Electronics source listings:
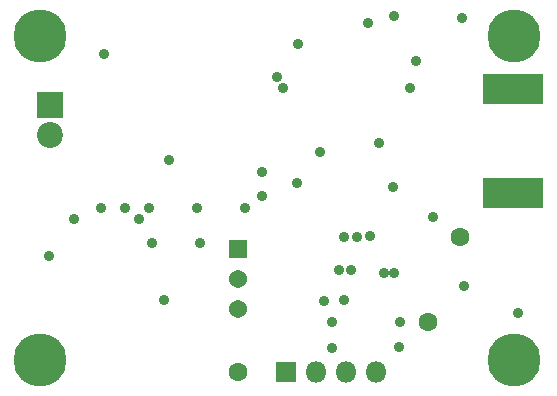
<source format=gbr>
%TF.GenerationSoftware,KiCad,Pcbnew,(5.1.6-0-10_14)*%
%TF.CreationDate,2021-11-26T22:59:46-06:00*%
%TF.ProjectId,EE514 Project,45453531-3420-4507-926f-6a6563742e6b,rev?*%
%TF.SameCoordinates,Original*%
%TF.FileFunction,Soldermask,Bot*%
%TF.FilePolarity,Negative*%
%FSLAX46Y46*%
G04 Gerber Fmt 4.6, Leading zero omitted, Abs format (unit mm)*
G04 Created by KiCad (PCBNEW (5.1.6-0-10_14)) date 2021-11-26 22:59:46*
%MOMM*%
%LPD*%
G01*
G04 APERTURE LIST*
%ADD10O,1.800000X1.800000*%
%ADD11R,1.800000X1.800000*%
%ADD12C,0.800000*%
%ADD13C,4.500000*%
%ADD14C,1.600000*%
%ADD15R,1.540000X1.540000*%
%ADD16C,1.540000*%
%ADD17R,5.180000X2.520000*%
%ADD18C,2.200000*%
%ADD19R,2.200000X2.200000*%
%ADD20C,0.900000*%
G04 APERTURE END LIST*
D10*
%TO.C,J102*%
X153162000Y-124460000D03*
X150622000Y-124460000D03*
X148082000Y-124460000D03*
D11*
X145542000Y-124460000D03*
%TD*%
D12*
%TO.C,H104*%
X166012726Y-94845274D03*
X164846000Y-94362000D03*
X163679274Y-94845274D03*
X163196000Y-96012000D03*
X163679274Y-97178726D03*
X164846000Y-97662000D03*
X166012726Y-97178726D03*
X166496000Y-96012000D03*
D13*
X164846000Y-96012000D03*
%TD*%
D12*
%TO.C,H103*%
X166012726Y-122277274D03*
X164846000Y-121794000D03*
X163679274Y-122277274D03*
X163196000Y-123444000D03*
X163679274Y-124610726D03*
X164846000Y-125094000D03*
X166012726Y-124610726D03*
X166496000Y-123444000D03*
D13*
X164846000Y-123444000D03*
%TD*%
D12*
%TO.C,H102*%
X125880726Y-122277274D03*
X124714000Y-121794000D03*
X123547274Y-122277274D03*
X123064000Y-123444000D03*
X123547274Y-124610726D03*
X124714000Y-125094000D03*
X125880726Y-124610726D03*
X126364000Y-123444000D03*
D13*
X124714000Y-123444000D03*
%TD*%
D12*
%TO.C,H101*%
X125880726Y-94845274D03*
X124714000Y-94362000D03*
X123547274Y-94845274D03*
X123064000Y-96012000D03*
X123547274Y-97178726D03*
X124714000Y-97662000D03*
X125880726Y-97178726D03*
X126364000Y-96012000D03*
D13*
X124714000Y-96012000D03*
%TD*%
D14*
%TO.C,TP201*%
X141478000Y-124460000D03*
%TD*%
%TO.C,TP102*%
X157607000Y-120269000D03*
%TD*%
%TO.C,TP101*%
X160274000Y-113030000D03*
%TD*%
D15*
%TO.C,RV201*%
X141478000Y-114046000D03*
D16*
X141478000Y-116586000D03*
X141478000Y-119126000D03*
%TD*%
D17*
%TO.C,J103*%
X164788000Y-100522000D03*
X164788000Y-109282000D03*
%TD*%
D18*
%TO.C,J101*%
X125603000Y-104394000D03*
D19*
X125603000Y-101854000D03*
%TD*%
D20*
X125476000Y-114681000D03*
X129921000Y-110617000D03*
X133985000Y-110617000D03*
X133096000Y-111506000D03*
X134239000Y-113538000D03*
X135255000Y-118373600D03*
X135636000Y-106553000D03*
X130175000Y-97536000D03*
X143510000Y-107569000D03*
X143510000Y-109601000D03*
X149479000Y-120269000D03*
X148809000Y-118491000D03*
X155194000Y-120269000D03*
X155090490Y-122324490D03*
X149455500Y-122404502D03*
X165227000Y-119507000D03*
X157988000Y-111379000D03*
X150495000Y-113030000D03*
X151537048Y-113044421D03*
X154584398Y-108839000D03*
X153441400Y-105079800D03*
X148463000Y-105816400D03*
X145288000Y-100431600D03*
X144754600Y-99491800D03*
X146608800Y-96723200D03*
X152527000Y-94894400D03*
X156057600Y-100431600D03*
X156591000Y-98171000D03*
X160426400Y-94488000D03*
X131953000Y-110617000D03*
X138049000Y-110617000D03*
X127635000Y-111506000D03*
X138303000Y-113538000D03*
X154701000Y-116063000D03*
X153885026Y-116063006D03*
X160655000Y-117221008D03*
X142113000Y-110617000D03*
X146454500Y-108481492D03*
X151098590Y-115820163D03*
X150495000Y-118364000D03*
X150019228Y-115839828D03*
X154686000Y-94361000D03*
X152630074Y-112934900D03*
M02*

</source>
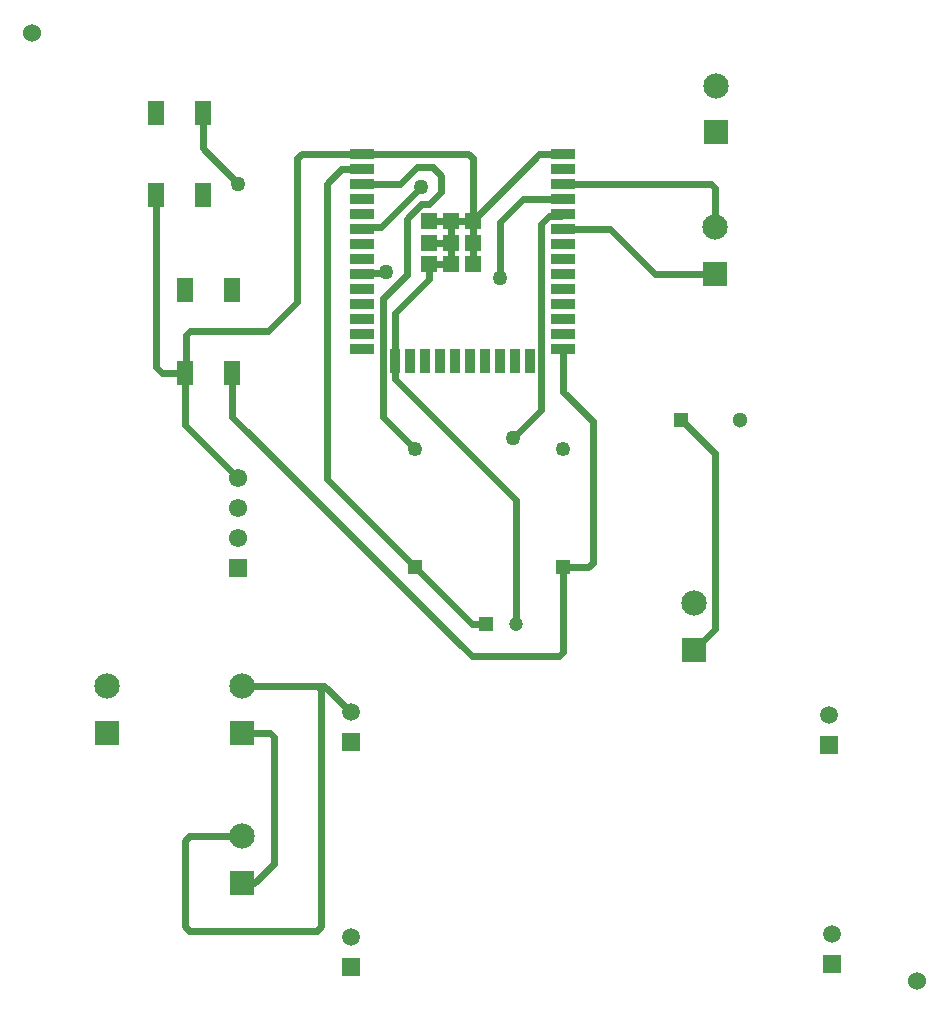
<source format=gbr>
G04*
G04 #@! TF.GenerationSoftware,Altium Limited,Altium Designer,22.4.2 (48)*
G04*
G04 Layer_Physical_Order=1*
G04 Layer_Color=255*
%FSLAX25Y25*%
%MOIN*%
G70*
G04*
G04 #@! TF.SameCoordinates,D1C75A00-648E-4898-854E-167750E82D76*
G04*
G04*
G04 #@! TF.FilePolarity,Positive*
G04*
G01*
G75*
%ADD15R,0.05512X0.07874*%
%ADD16R,0.05236X0.05236*%
%ADD17R,0.03543X0.07874*%
%ADD18R,0.07874X0.03543*%
%ADD24C,0.04921*%
%ADD25R,0.04921X0.04921*%
%ADD26C,0.04724*%
%ADD27R,0.04724X0.04724*%
%ADD28C,0.05118*%
%ADD29R,0.05118X0.05118*%
%ADD34C,0.02362*%
%ADD35R,0.08465X0.08465*%
%ADD36C,0.08465*%
%ADD37C,0.05906*%
%ADD38R,0.05906X0.05906*%
%ADD39R,0.06102X0.06102*%
%ADD40C,0.06102*%
%ADD41C,0.06000*%
%ADD42C,0.05000*%
D15*
X66929Y299213D02*
D03*
Y271654D02*
D03*
X51181Y299213D02*
D03*
Y271654D02*
D03*
X61024Y212598D02*
D03*
Y240158D02*
D03*
X76772Y212598D02*
D03*
Y240158D02*
D03*
D16*
X156831Y248681D02*
D03*
X149606D02*
D03*
X142382D02*
D03*
X156831Y255906D02*
D03*
X149606D02*
D03*
X142382D02*
D03*
X156831Y263130D02*
D03*
X149606D02*
D03*
X142382D02*
D03*
D17*
X176043Y216496D02*
D03*
X171043D02*
D03*
X166043D02*
D03*
X161043D02*
D03*
X156043D02*
D03*
X151043D02*
D03*
X146043D02*
D03*
X141043D02*
D03*
X136043D02*
D03*
X131043D02*
D03*
D18*
X187008Y285433D02*
D03*
Y280433D02*
D03*
Y275433D02*
D03*
Y270433D02*
D03*
Y265433D02*
D03*
Y260433D02*
D03*
Y255433D02*
D03*
Y250433D02*
D03*
Y245433D02*
D03*
Y240433D02*
D03*
Y235433D02*
D03*
Y230433D02*
D03*
Y225433D02*
D03*
Y220433D02*
D03*
X120079D02*
D03*
Y225433D02*
D03*
Y230433D02*
D03*
Y235433D02*
D03*
Y240433D02*
D03*
Y245433D02*
D03*
Y250433D02*
D03*
Y255433D02*
D03*
Y260433D02*
D03*
Y265433D02*
D03*
Y270433D02*
D03*
Y275433D02*
D03*
Y280433D02*
D03*
Y285433D02*
D03*
D24*
X137795Y187008D02*
D03*
X187008D02*
D03*
D25*
X137795Y147638D02*
D03*
X187008D02*
D03*
D26*
X171260Y128937D02*
D03*
D27*
X161417D02*
D03*
D28*
X246063Y196850D02*
D03*
D29*
X226378D02*
D03*
D34*
X104915Y108189D02*
X107362D01*
X116142Y99410D01*
X230709Y120157D02*
X237575Y127024D01*
X226378Y196850D02*
X237575Y185654D01*
Y127024D02*
Y185654D01*
X217618Y245374D02*
X237598D01*
X202559Y260433D02*
X217618Y245374D01*
X187008Y260433D02*
X202559D01*
X66929Y287375D02*
X78714Y275590D01*
X66929Y287375D02*
Y299213D01*
X78714Y275590D02*
X78740D01*
X127075Y237311D02*
X134843Y245079D01*
X131043Y232421D02*
X142382Y243760D01*
Y248681D01*
X166095Y244175D02*
Y262953D01*
X99809Y285433D02*
X120079D01*
X98425Y236221D02*
Y284049D01*
X108268Y275590D02*
X113110Y280433D01*
X98425Y284049D02*
X99809Y285433D01*
X113110Y280433D02*
X120079D01*
X108268Y177165D02*
Y275590D01*
X61024Y27959D02*
Y56608D01*
X77741Y40025D02*
X80118Y42401D01*
X61024Y27959D02*
X62407Y26575D01*
X104915D01*
X61024Y56608D02*
X62407Y57992D01*
X80118D01*
X90551Y48897D02*
Y91215D01*
X84055Y42401D02*
X90551Y48897D01*
X106299Y27959D02*
Y106805D01*
X104915Y26575D02*
X106299Y27959D01*
X187008Y275433D02*
X236215D01*
X237598Y274049D01*
Y260965D02*
Y274049D01*
X179496Y200166D02*
Y262173D01*
X51181Y214567D02*
Y271654D01*
Y214567D02*
X53150Y212598D01*
X61024D01*
X126181Y261024D02*
X139764Y274606D01*
X139764Y268701D02*
X142346D01*
X134843Y263779D02*
X139764Y268701D01*
X142346D02*
X146475Y272829D01*
X156831Y263130D02*
Y284075D01*
X155473Y285433D02*
X156831Y284075D01*
Y263130D02*
X179134Y285433D01*
X146475Y272829D02*
Y278075D01*
X179134Y285433D02*
X187008D01*
X143575Y280975D02*
X146475Y278075D01*
X186417Y264842D02*
X187008Y265433D01*
X179496Y262173D02*
X182165Y264842D01*
X186417D01*
X166095Y262953D02*
X173575Y270433D01*
X187008D01*
X156831Y255906D02*
Y263130D01*
X149606D02*
X156831D01*
X149606Y248681D02*
Y255906D01*
Y263130D01*
X156831Y248681D02*
Y255906D01*
X142382D02*
X149606D01*
X142382Y263130D02*
X149606D01*
X142382Y248681D02*
X149606D01*
X138317Y280975D02*
X143575D01*
X132775Y275433D02*
X138317Y280975D01*
X120079Y275433D02*
X132775D01*
X120079Y285433D02*
X155473D01*
X120079Y260433D02*
X120669Y261024D01*
X126181D01*
X134843Y245079D02*
Y263779D01*
X120394Y245748D02*
X127638D01*
X120079Y245433D02*
X120394Y245748D01*
X127638D02*
X127953Y246063D01*
X80118Y92598D02*
X89167D01*
X104915Y108189D02*
X106299Y106805D01*
X80118Y108189D02*
X104915D01*
X89167Y92598D02*
X90551Y91215D01*
X131043Y210492D02*
X171260Y170276D01*
X61024Y195197D02*
Y212598D01*
X62598Y226378D02*
X88583D01*
X61024Y212598D02*
X61215Y212789D01*
Y224994D01*
X88583Y226378D02*
X98425Y236221D01*
X61024Y195197D02*
X78740Y177480D01*
X61215Y224994D02*
X62598Y226378D01*
X76772Y197835D02*
Y212598D01*
X108268Y177165D02*
X137795Y147638D01*
X127075Y197728D02*
X137795Y187008D01*
X137795Y147638D02*
Y147638D01*
X139075Y146358D02*
X139075D01*
X137795Y147638D02*
X139075Y146358D01*
X76772Y197835D02*
X156496Y118110D01*
X139075Y146358D02*
X156496Y128937D01*
X161417D01*
X156496Y118110D02*
X185624D01*
X195467Y147638D02*
X196850Y149022D01*
X187008Y206142D02*
X196850Y196299D01*
X187008Y147638D02*
X195467D01*
X196850Y149022D02*
Y196299D01*
X171260Y128937D02*
Y170276D01*
X170276Y190945D02*
X179496Y200166D01*
X131043Y210492D02*
Y216496D01*
Y232421D01*
X127075Y197728D02*
Y237311D01*
X187008Y206142D02*
Y220433D01*
X185624Y118110D02*
X187008Y119494D01*
Y147638D01*
D35*
X237598Y245374D02*
D03*
X237992Y292697D02*
D03*
X230709Y120157D02*
D03*
X80118Y42401D02*
D03*
X34843Y92598D02*
D03*
X80118Y92598D02*
D03*
D36*
X237598Y260965D02*
D03*
X237992Y308287D02*
D03*
X230709Y135748D02*
D03*
X80118Y57992D02*
D03*
X34843Y108189D02*
D03*
X80118Y108189D02*
D03*
D37*
X275590Y98425D02*
D03*
X276575Y25591D02*
D03*
X116142Y99410D02*
D03*
Y24606D02*
D03*
D38*
X275590Y88425D02*
D03*
X276575Y15590D02*
D03*
X116142Y89410D02*
D03*
Y14606D02*
D03*
D39*
X78740Y147480D02*
D03*
D40*
Y157480D02*
D03*
Y167480D02*
D03*
Y177480D02*
D03*
D41*
X9843Y325787D02*
D03*
X305118Y9843D02*
D03*
D42*
X170276Y190945D02*
D03*
X78740Y275590D02*
D03*
X139764Y274606D02*
D03*
X127953Y246063D02*
D03*
X166095Y244175D02*
D03*
M02*

</source>
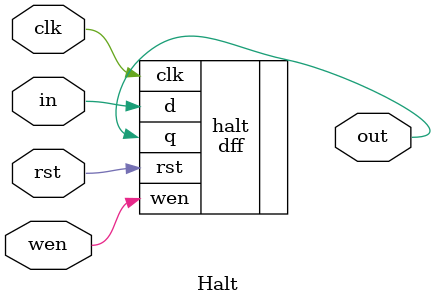
<source format=v>
module Halt(
    input clk,
    input rst,
    input wen,
    input in,

    output out
);


dff halt(.clk(clk), .rst(rst), .wen(wen), .d(in), .q(out));

endmodule
</source>
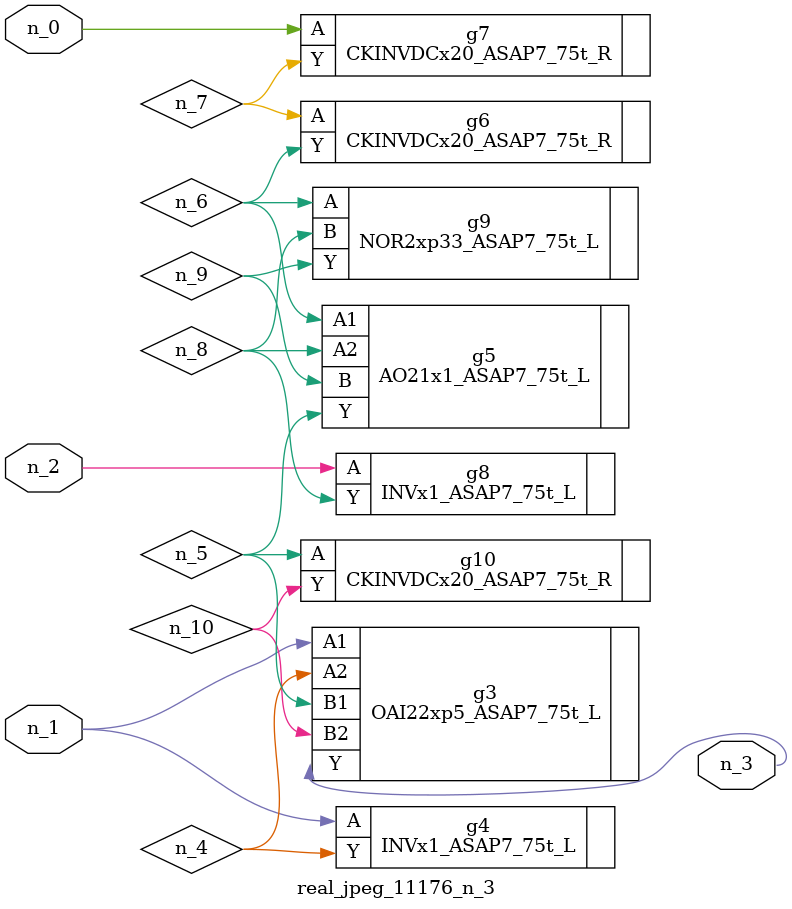
<source format=v>
module real_jpeg_11176_n_3 (n_1, n_0, n_2, n_3);

input n_1;
input n_0;
input n_2;

output n_3;

wire n_5;
wire n_4;
wire n_8;
wire n_6;
wire n_7;
wire n_10;
wire n_9;

CKINVDCx20_ASAP7_75t_R g7 ( 
.A(n_0),
.Y(n_7)
);

OAI22xp5_ASAP7_75t_L g3 ( 
.A1(n_1),
.A2(n_4),
.B1(n_5),
.B2(n_10),
.Y(n_3)
);

INVx1_ASAP7_75t_L g4 ( 
.A(n_1),
.Y(n_4)
);

INVx1_ASAP7_75t_L g8 ( 
.A(n_2),
.Y(n_8)
);

CKINVDCx20_ASAP7_75t_R g10 ( 
.A(n_5),
.Y(n_10)
);

AO21x1_ASAP7_75t_L g5 ( 
.A1(n_6),
.A2(n_8),
.B(n_9),
.Y(n_5)
);

NOR2xp33_ASAP7_75t_L g9 ( 
.A(n_6),
.B(n_8),
.Y(n_9)
);

CKINVDCx20_ASAP7_75t_R g6 ( 
.A(n_7),
.Y(n_6)
);


endmodule
</source>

Your instructions:
Each line of the data above containing the string "KiCad" is to be copied.

Exercise result:
%TF.GenerationSoftware,KiCad,Pcbnew,(5.1.6-0-10_14)*%
G04 Created by KiCad (PCBNEW (5.1.6-0-10_14)) date 2021-11-26 22:59:46*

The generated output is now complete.